I know that I have written many times about the sin of pride being expressed by the sin of comparison. One of the best examples of this in all of sacred Scripture is found in the parable of the Pharisee and the Tax Collector.
The Pharisee stood up and prayed about himself: “God, I thank you that I am not like other men–robbers, evildoers, adulterers—or even like this tax collector. I fast twice a week and give a tenth of all I get.” (Luke 18:11-12)
This Pharisee is the perfect example of what we are not to do in relationship with others. Instead of praying up to God, he was looking down on others—all others. But there is a time when comparing yourself to others is NOT a sin: that is when we follow the example of the apostle Paul.

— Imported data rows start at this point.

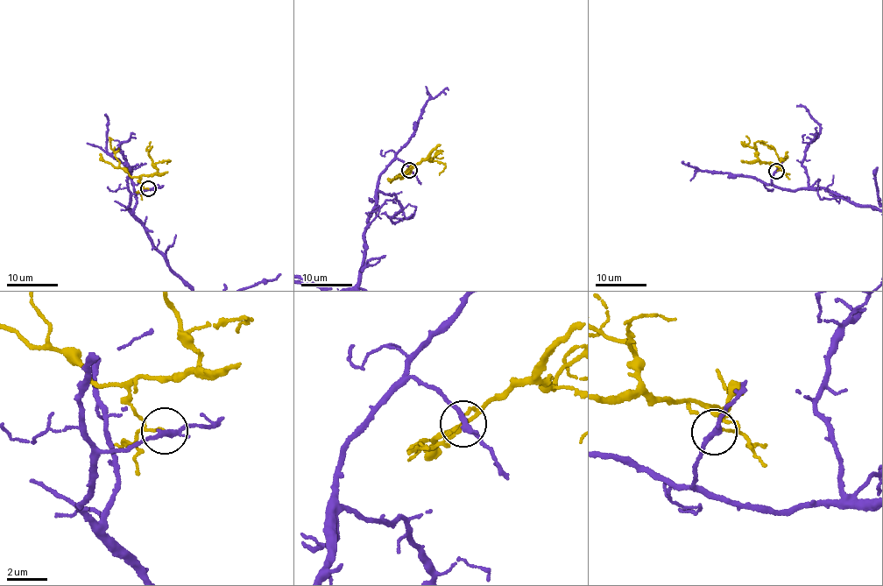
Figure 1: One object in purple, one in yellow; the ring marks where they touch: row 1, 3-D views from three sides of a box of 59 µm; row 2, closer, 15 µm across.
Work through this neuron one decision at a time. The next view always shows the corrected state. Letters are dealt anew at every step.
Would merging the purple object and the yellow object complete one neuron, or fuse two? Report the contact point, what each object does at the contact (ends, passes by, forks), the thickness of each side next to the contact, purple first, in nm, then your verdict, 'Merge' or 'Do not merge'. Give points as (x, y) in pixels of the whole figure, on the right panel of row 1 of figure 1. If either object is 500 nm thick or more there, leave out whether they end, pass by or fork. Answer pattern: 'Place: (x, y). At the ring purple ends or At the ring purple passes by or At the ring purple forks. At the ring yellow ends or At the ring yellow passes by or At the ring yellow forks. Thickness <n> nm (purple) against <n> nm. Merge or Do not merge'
Place: (776, 171). At the ring purple passes by. At the ring yellow ends. Thickness 280 nm (purple) against 100 nm. Do not merge

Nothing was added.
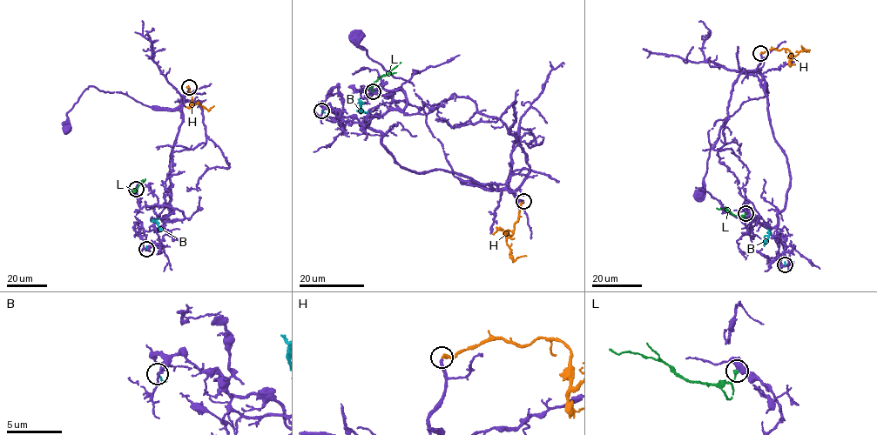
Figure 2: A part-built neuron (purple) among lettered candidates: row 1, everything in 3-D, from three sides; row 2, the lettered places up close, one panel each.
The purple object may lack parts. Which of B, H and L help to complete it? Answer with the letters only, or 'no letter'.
H

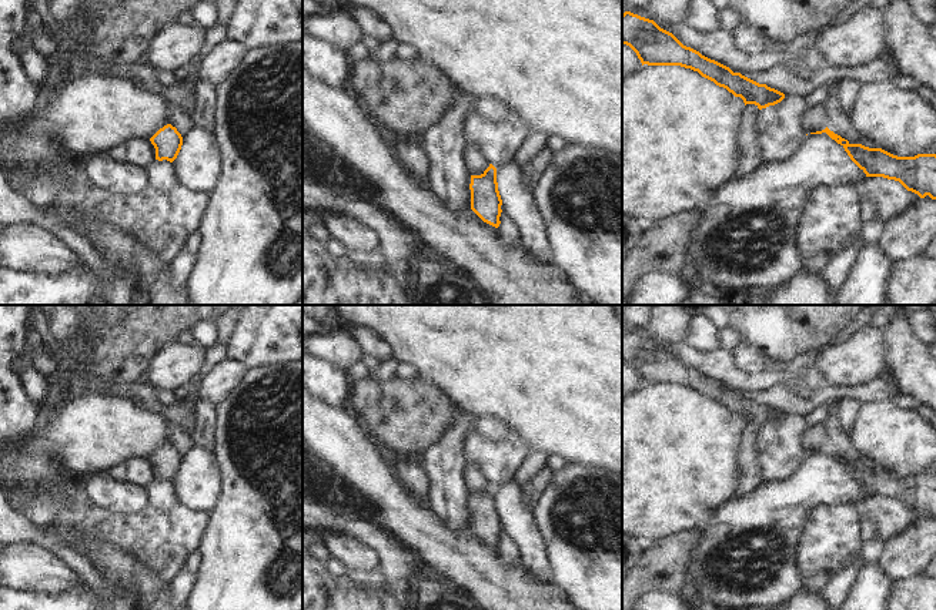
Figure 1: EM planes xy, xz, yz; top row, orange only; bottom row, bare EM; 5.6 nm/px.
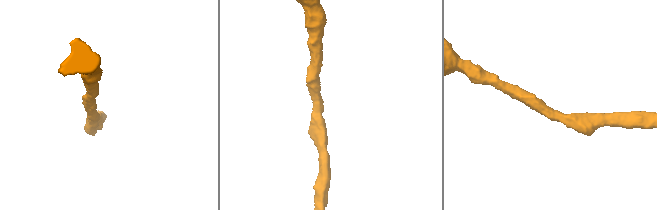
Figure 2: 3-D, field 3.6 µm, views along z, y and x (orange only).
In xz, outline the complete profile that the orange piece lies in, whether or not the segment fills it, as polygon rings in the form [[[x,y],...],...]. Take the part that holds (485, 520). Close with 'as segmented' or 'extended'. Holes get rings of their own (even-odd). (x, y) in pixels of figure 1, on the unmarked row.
[[[489,486],[481,495],[471,495],[471,529],[487,543],[498,547],[502,519],[498,510],[497,487]]] | as segmented

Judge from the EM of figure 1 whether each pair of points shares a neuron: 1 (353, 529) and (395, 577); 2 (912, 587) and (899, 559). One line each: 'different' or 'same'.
1: same
2: different

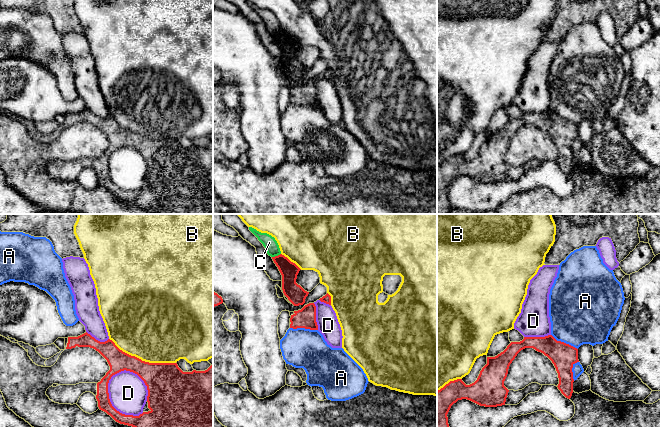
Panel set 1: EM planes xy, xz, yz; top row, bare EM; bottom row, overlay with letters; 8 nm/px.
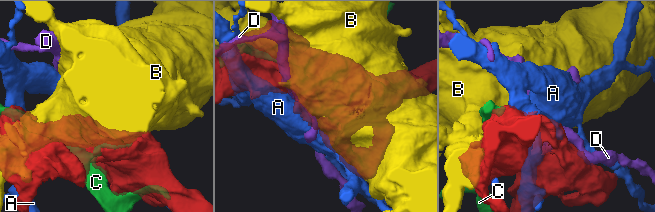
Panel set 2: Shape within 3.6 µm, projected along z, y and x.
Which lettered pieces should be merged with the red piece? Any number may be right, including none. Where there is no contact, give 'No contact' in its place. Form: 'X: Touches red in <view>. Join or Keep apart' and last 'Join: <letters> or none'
A: Touches red in xz. Keep apart
B: Touches red in xy. Keep apart
C: Touches red in xz. Keep apart
D: Touches red in xy. Keep apart
Join: none

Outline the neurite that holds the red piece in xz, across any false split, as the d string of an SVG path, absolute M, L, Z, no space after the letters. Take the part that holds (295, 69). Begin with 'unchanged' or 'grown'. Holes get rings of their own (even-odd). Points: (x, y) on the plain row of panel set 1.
unchanged | M282 30L272 33L272 35L282 51L284 71L294 82L303 81L309 68L296 59L297 51L301 45Z

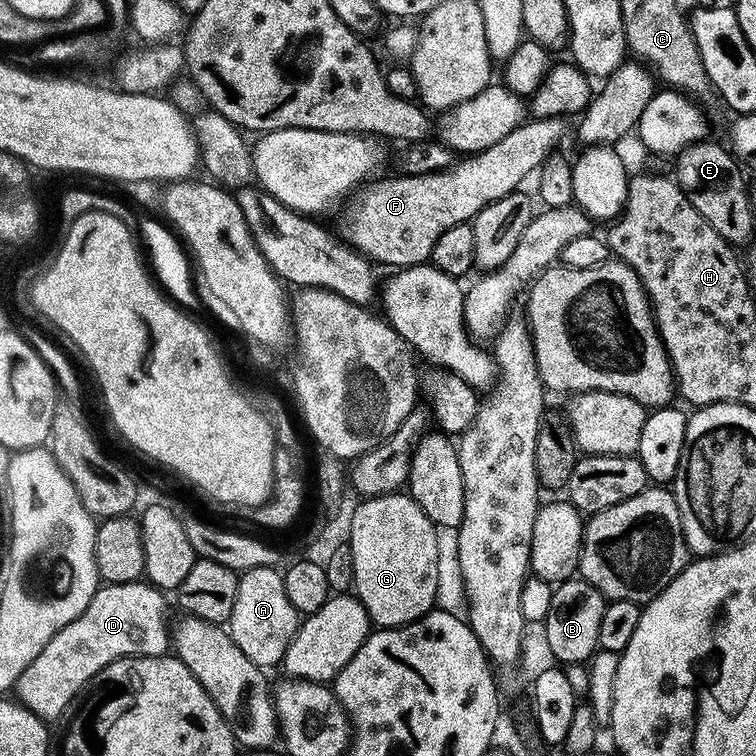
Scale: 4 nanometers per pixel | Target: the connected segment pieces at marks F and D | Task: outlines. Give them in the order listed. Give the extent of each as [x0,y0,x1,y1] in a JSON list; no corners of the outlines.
[[339,116,565,270],[14,579,170,722]]

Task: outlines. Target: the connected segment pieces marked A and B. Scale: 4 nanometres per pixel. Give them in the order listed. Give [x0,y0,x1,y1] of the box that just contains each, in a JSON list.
[[226,568,301,670],[542,578,606,666]]

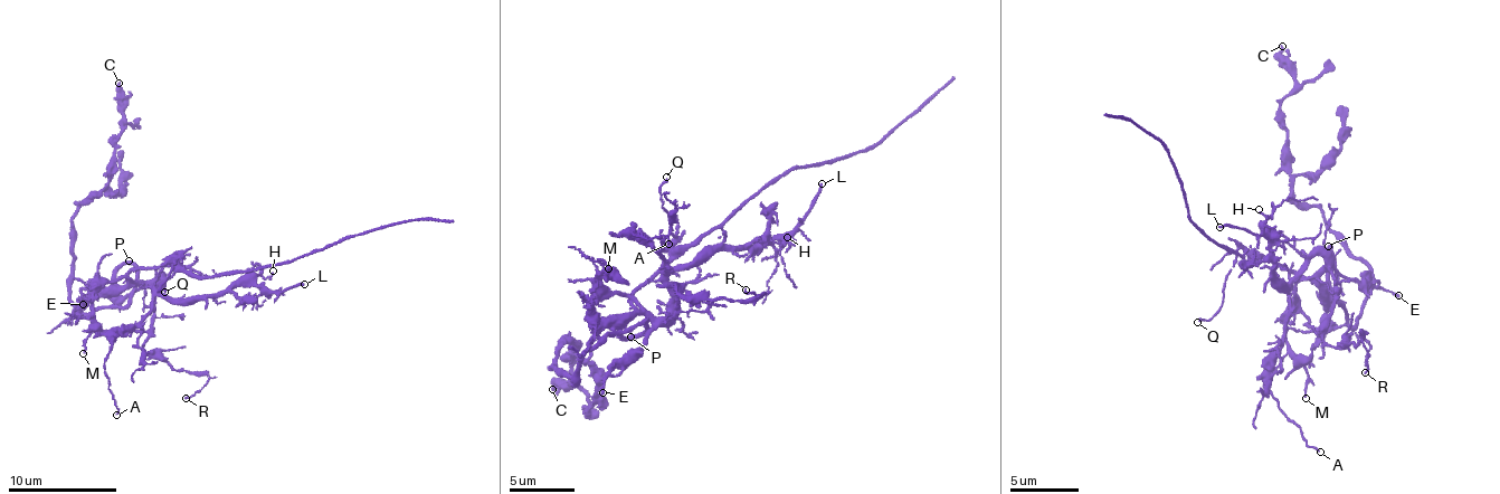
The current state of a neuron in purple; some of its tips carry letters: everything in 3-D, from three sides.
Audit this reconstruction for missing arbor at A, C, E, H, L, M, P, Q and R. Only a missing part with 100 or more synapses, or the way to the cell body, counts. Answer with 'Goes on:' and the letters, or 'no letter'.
Goes on: no letter

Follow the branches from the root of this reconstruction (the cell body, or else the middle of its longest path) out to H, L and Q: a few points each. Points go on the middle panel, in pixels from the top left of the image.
H: (633, 298), (632, 294), (663, 265), (664, 272), (695, 266), (721, 250), (769, 245), (778, 250), (787, 237)
L: (633, 298), (663, 265), (664, 272), (695, 266), (721, 250), (762, 249), (779, 240), (805, 217), (822, 183)
Q: (633, 298), (632, 291), (671, 258), (671, 244), (675, 236), (668, 224), (670, 214), (660, 196), (666, 177)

“Although I am less than the least of all God’s people, this grace was given me; to preach to the Gentiles the unsearchable riches of Christ.” (Ephesians 3:8)
Paul looked around, and everywhere he looked he saw himself as “less than the least of all God’s people.” Paul was expressing the depth of his absolute amazement in the God who would call him to be an apostle. Paul knew he was an apostle only as a result of God’s unmerited, undeserved favor. In Paul’s eyes, everyone else would have been a better candidate. And so he readily acknowledged that his ministry was simply because of the grace of God that had been poured out into his life.
Paul expressed this grace two other times in the most remarkable ways. In 1 Corinthians 15:9 he stated, “I am the least of the apostles and do not even deserve to be called an apostle.” Later, he wrote to Timothy, “Here is a trustworthy saying that deserves full acceptance: Christ Jesus came into the world to save sinners—of whom I am the chief” (1 Timothy 1:15).
So . . . how do you see yourself in comparison to others? Can you compare yourself to others and not sin, because you see yourself as the least of God’s people—perhaps even as the chief sinner? To be sure, this humility is a wonderful grace from God, and it is available to every one of us if we understand that God’s grace is sufficient for our insufficiency and inadequacy.
This is the Gospel. This is grace for your race. NEVER FORGET THAT . . . AMEN!